> _SUPPLIED PASSAGE_:
==*==

An Awesome Testimonial

Thanks so much to Joanne Ross for her comments concerning "The Reel Deal: Writing about Movies,” my online course for the LSS School of Writing. Below are excerpts from her feedback e-mails.

Betty Jo, thank you for a wonderful experience.

I love the topics and the progression, the way one lesson builds on the other. For such a brief course, you manage to cover a lot of ground and in a way that makes perfect sense. I especially love starting out with first lesson on developing a reviewing philosophy… I'll only add a request that you don't ever change this lesson -- it is the perfect starting place and chance for each student to take his or her "reviewing pulse" at the outset.

The content is rich, yet delivered concisely. You somehow managed to impart a lot of information in each lesson in a clear, succinct, and enjoyable way, while keeping the lesson brief and manageable. That is a special talent. You have a humorous, engaging touch to your writing that is very appealing and made me feel that I could learn to write reviews. Your inclusion of links, recommended reading, and references to other critics was very helpful by way of illustrating the points you were making--not to mention just furthering our movie review education.

==*==

> _LISTED ENTRIES_:
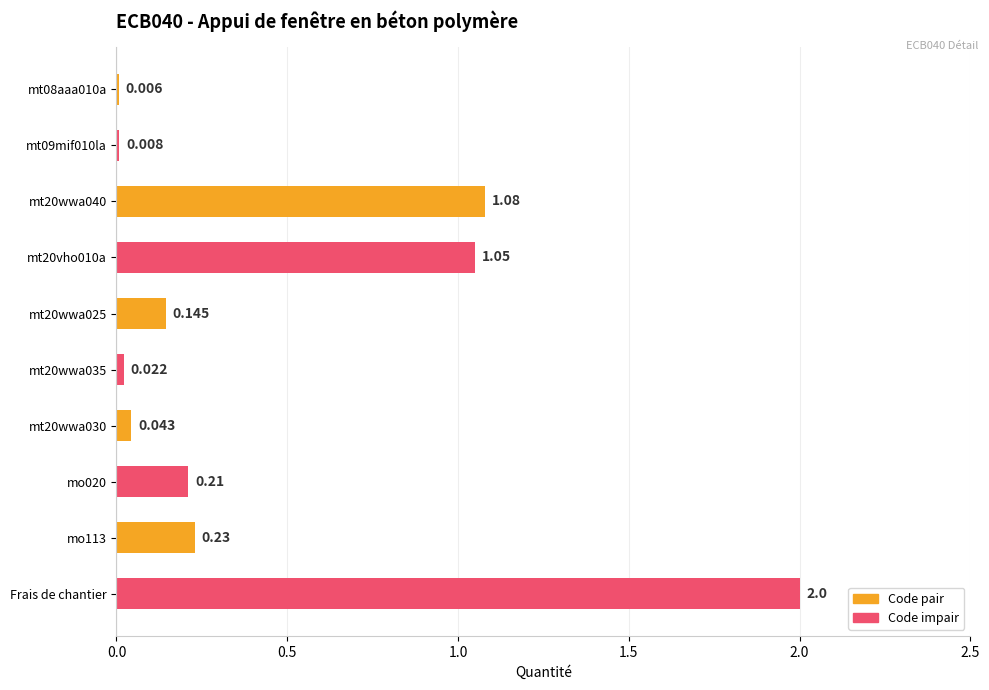

Rank the categories by value from lowest to highest.

mt08aaa010a, mt09mif010la, mt20wwa035, mt20wwa030, mt20wwa025, mo020, mo113, mt20vho010a, mt20wwa040, Frais de chantier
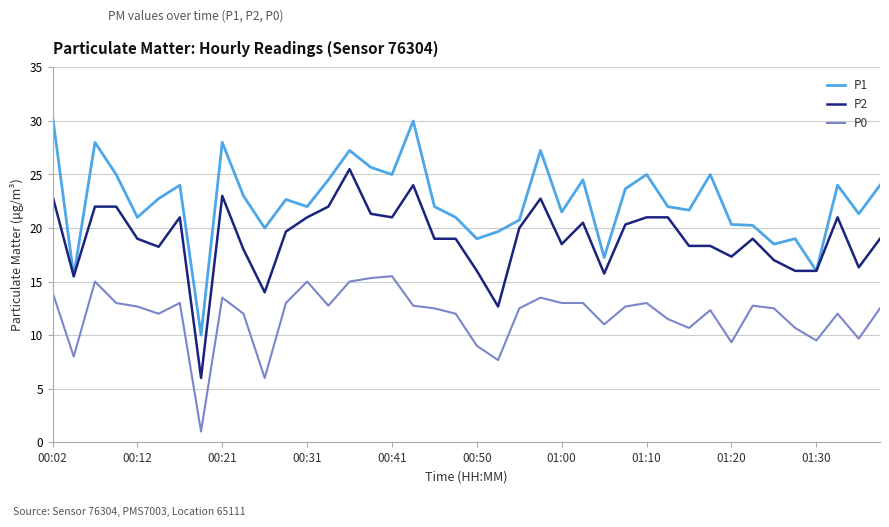

What is the minimum value shown in the chart?

1.0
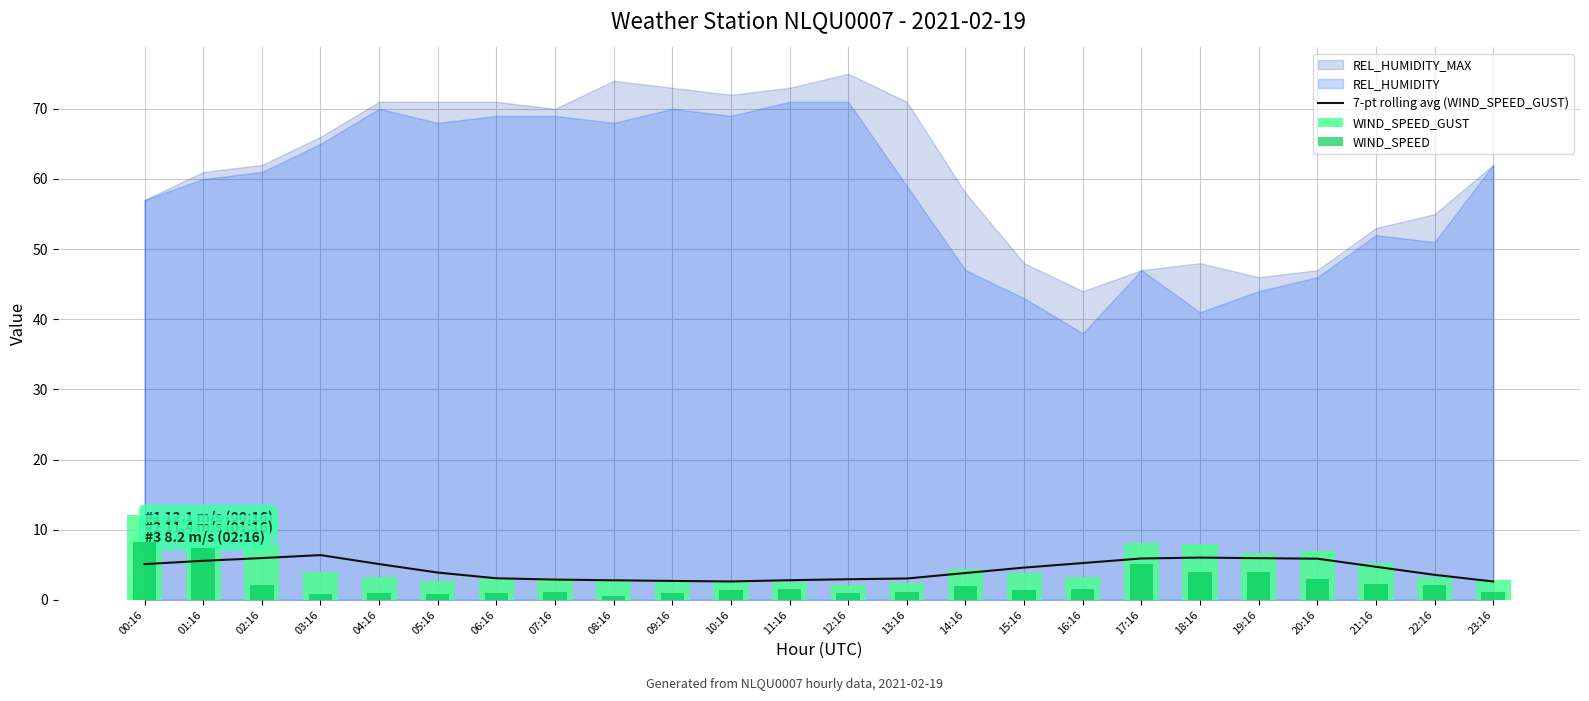

What position from the left is 07:16?

8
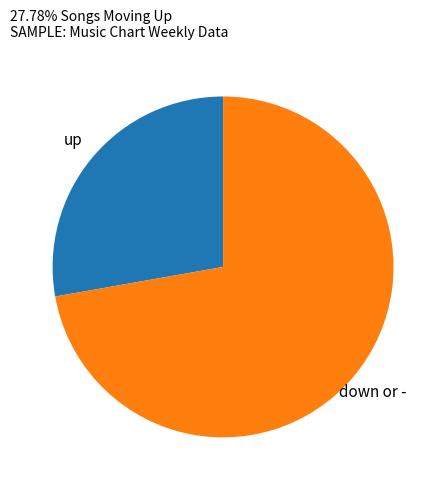

True or false: down or - accounts for 72% of the total.

True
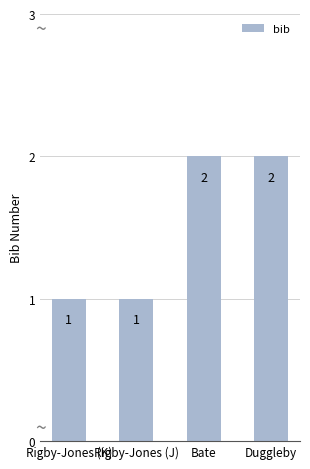

True or false: the data shows 1 at Bate.

False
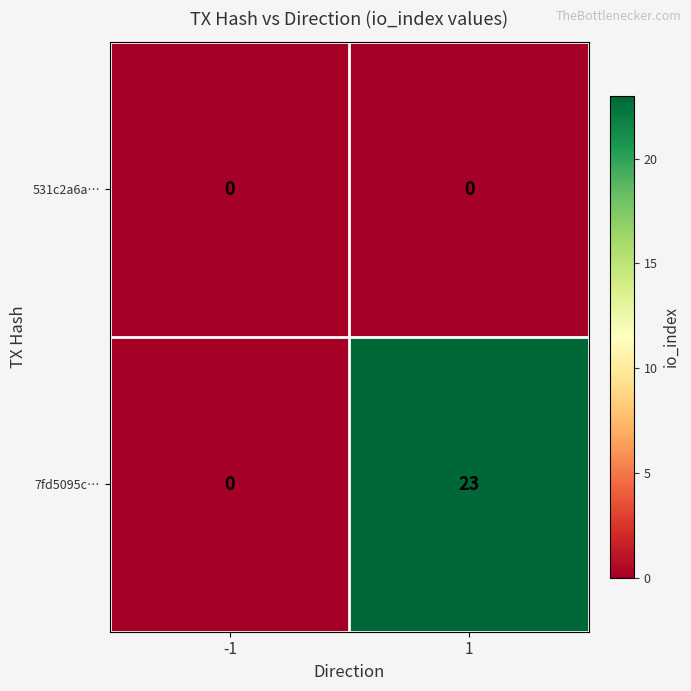

What is the sum of the 7fd5095c… values at 1 and -1?

23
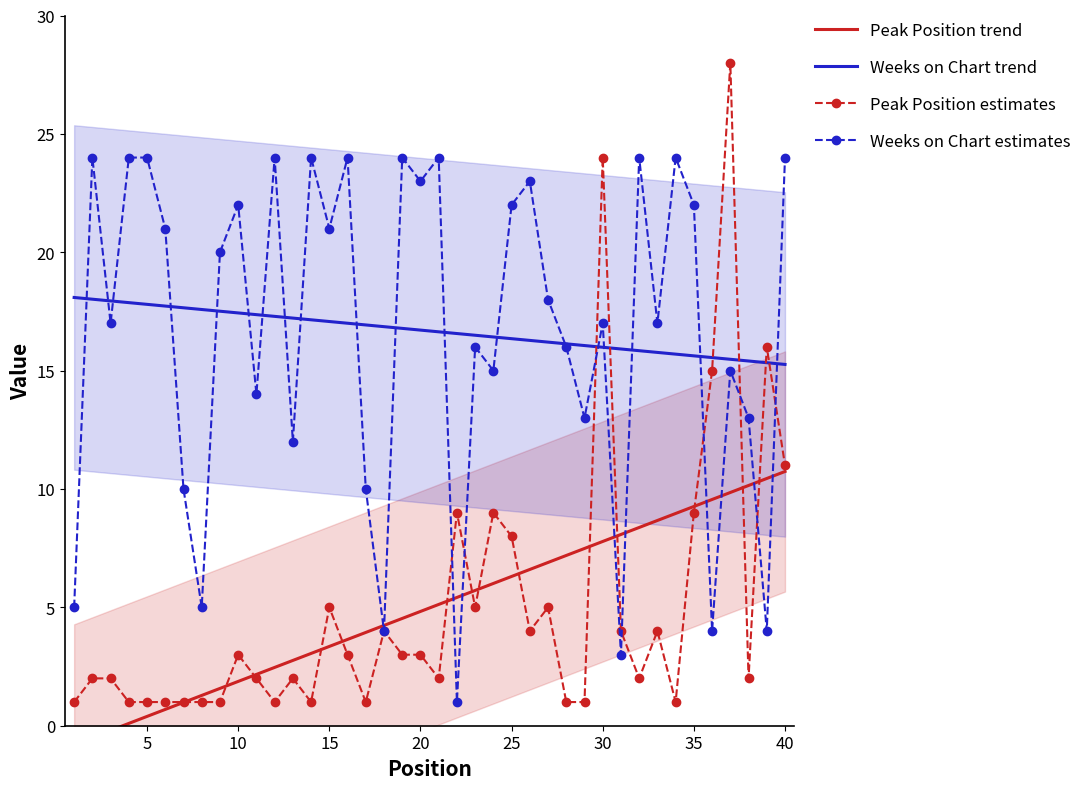

What is the difference between the Weeks on Chart values at 30 and 11?

3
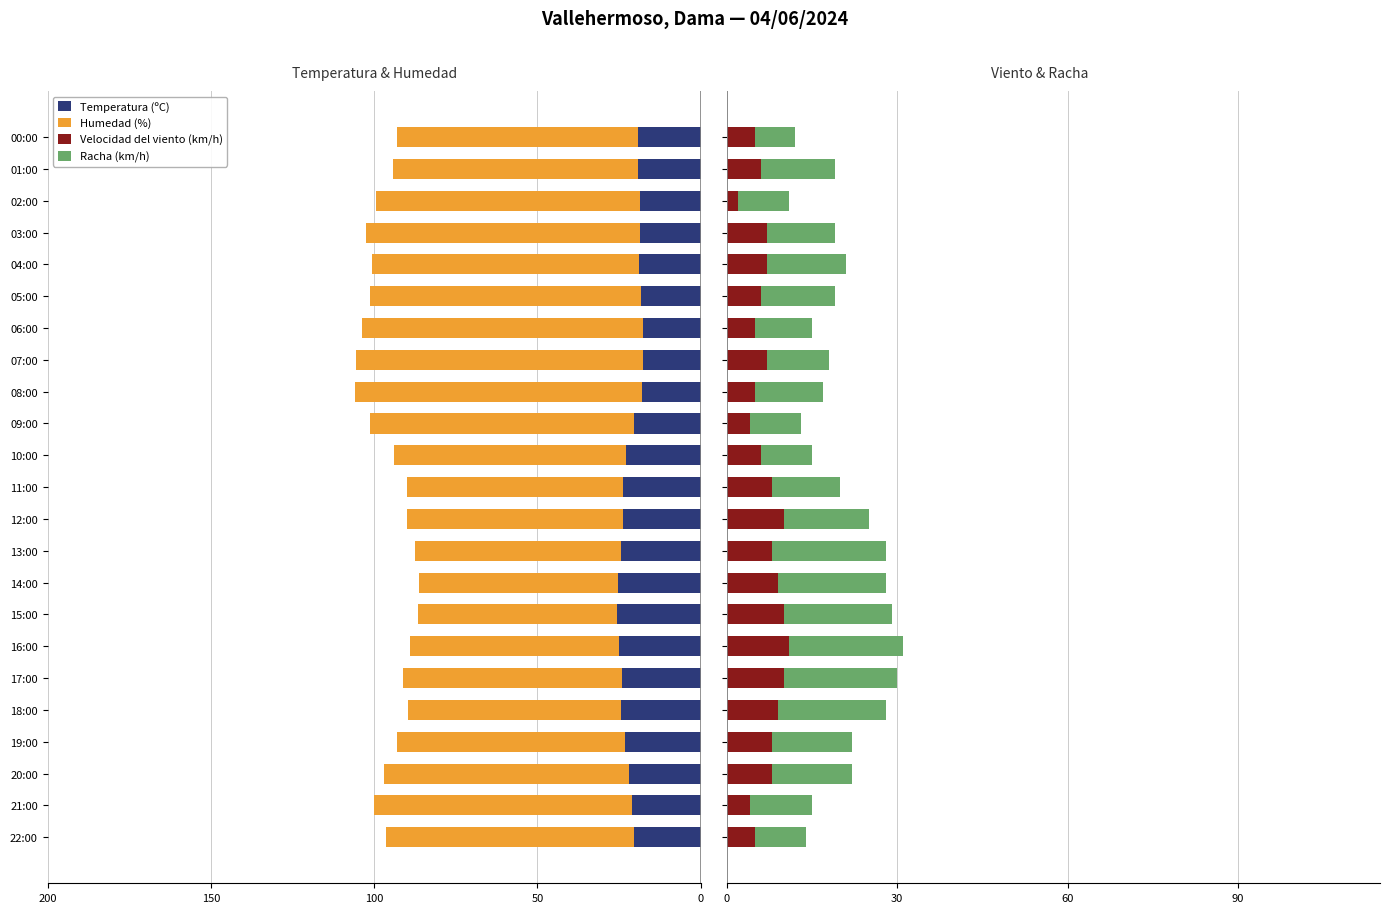

What is the spread (max minus min) of values at 10:00?

80.0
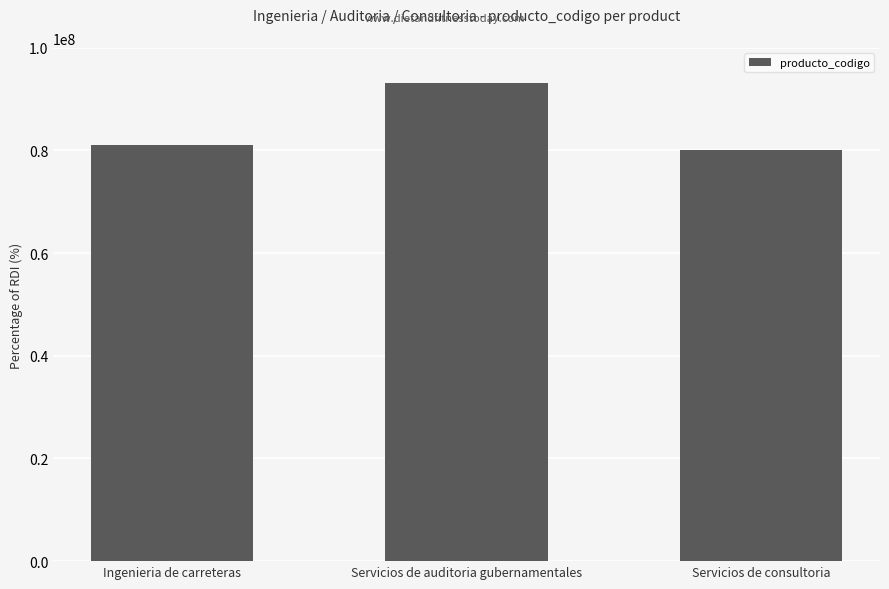

Which label corresponds to the largest value in the chart?

Servicios de auditoria gubernamentales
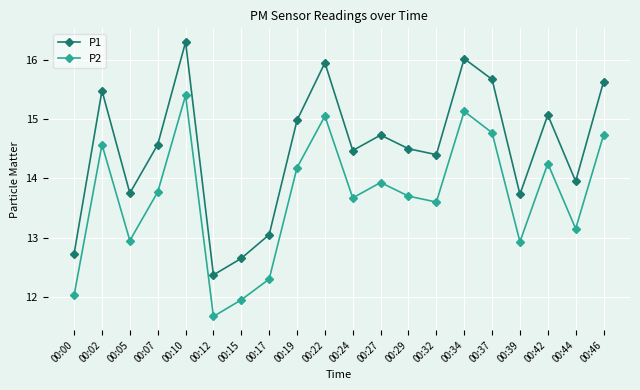

What is the value of the P2 point at the 10th from the left?

15.1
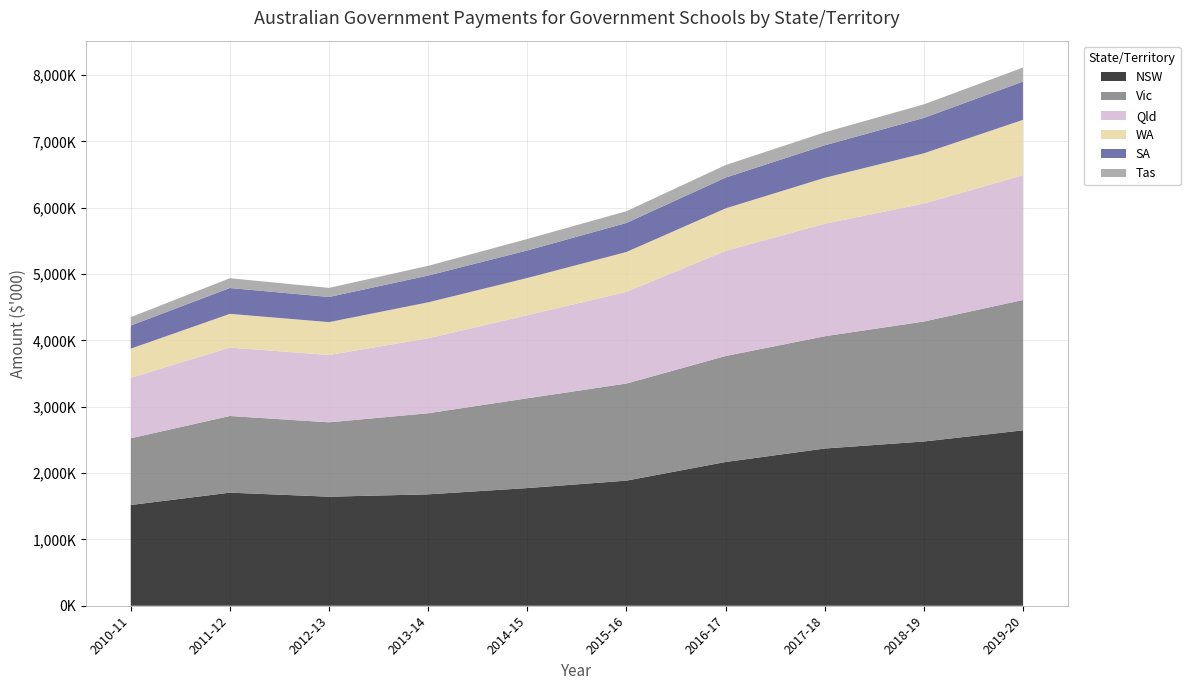

Reading left to right, what are all the values shown in this chart?

NSW: 2019-20=2644686	2018-19=2476478	2017-18=2370326	2016-17=2167251	2015-16=1886296	2014-15=1774003	2013-14=1679685	2012-13=1644118	2011-12=1705075	2010-11=1518906
Vic: 2019-20=1964952	2018-19=1808670	2017-18=1692551	2016-17=1598073	2015-16=1463755	2014-15=1353918	2013-14=1222363	2012-13=1121623	2011-12=1155917	2010-11=1005751
Qld: 2019-20=1881712	2018-19=1778629	2017-18=1696821	2016-17=1584767	2015-16=1382407	2014-15=1252562	2013-14=1130321	2012-13=1015453	2011-12=1031740	2010-11=911275
WA: 2019-20=834611	2018-19=757499	2017-18=692475	2016-17=640756	2015-16=601370	2014-15=561009	2013-14=542195	2012-13=495148	2011-12=508199	2010-11=440353
SA: 2019-20=577150	2018-19=533539	2017-18=489971	2016-17=464452	2015-16=437785	2014-15=415857	2013-14=403891	2012-13=379286	2011-12=389782	2010-11=348796
Tas: 2019-20=211119	2018-19=204702	2017-18=196260	2016-17=188842	2015-16=177178	2014-15=172333	2013-14=146854	2012-13=136991	2011-12=147723	2010-11=126252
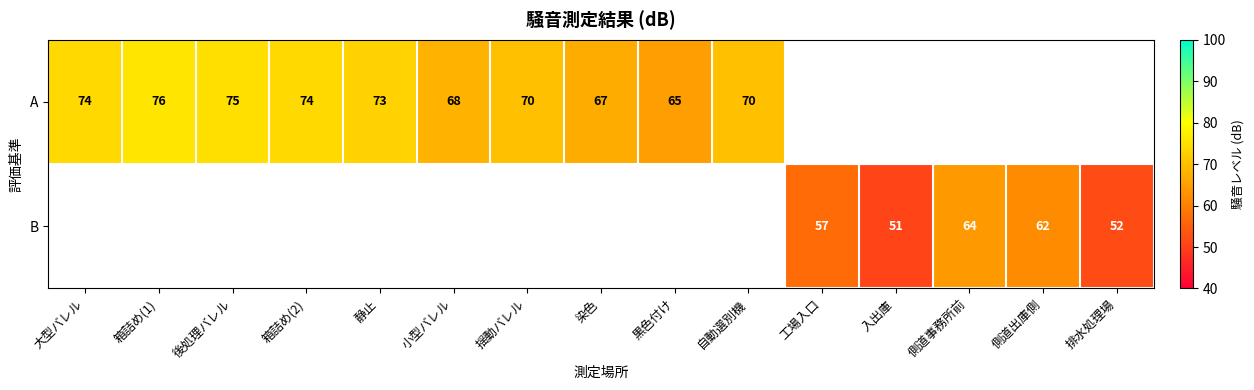

At which label does A reach its minimum?

黒色付け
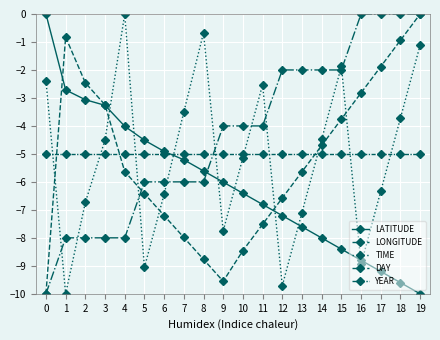

Where does the LONGITUDE series first go above -5?

1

==*==

> _EXERCISE TASKS_:
a) Sum up the course testimonial in two sentences.
b) For each statement, say whether it agrees with the course testimonial. Answer yes or no and quote the words from the testimonial that decide it. (i) The course is described as long. (ii) Joanne Ross asks that the first lesson never be changed. (iii) The writing made her feel she could learn to write reviews.
c) Continue the course testimonial with one more paragraph that follows its last sentence.
None of the material is needed here.

> _RESPONSES BY TASK_:
a) Joanne Ross's feedback e-mails praise "The Reel Deal: Writing about Movies," an online course for the LSS School of Writing. She especially likes the way its lessons build on one another, starting with the lesson on developing a reviewing philosophy, and she also praises its rich but concise content, its humorous and engaging writing, and its helpful links, recommended reading, and references to other critics.

b)
(i) No: "For such a brief course, you manage to cover a lot of ground"
(ii) Yes: "I'll only add a request that you don't ever change this lesson"
(iii) Yes: "made me feel that I could learn to write reviews"

c)
I’ve always wanted to write film reviews, and what I learned in this course has helped me make it a reality. I know I have a big learning curve in front of me, but I feel better prepared to meet the challenge.

To sum it all up: studying with you has been a real pleasure and a fruitful experience as well—I learned a great deal. Even more, it is a start for something new for me, so I can add “life changing” as well.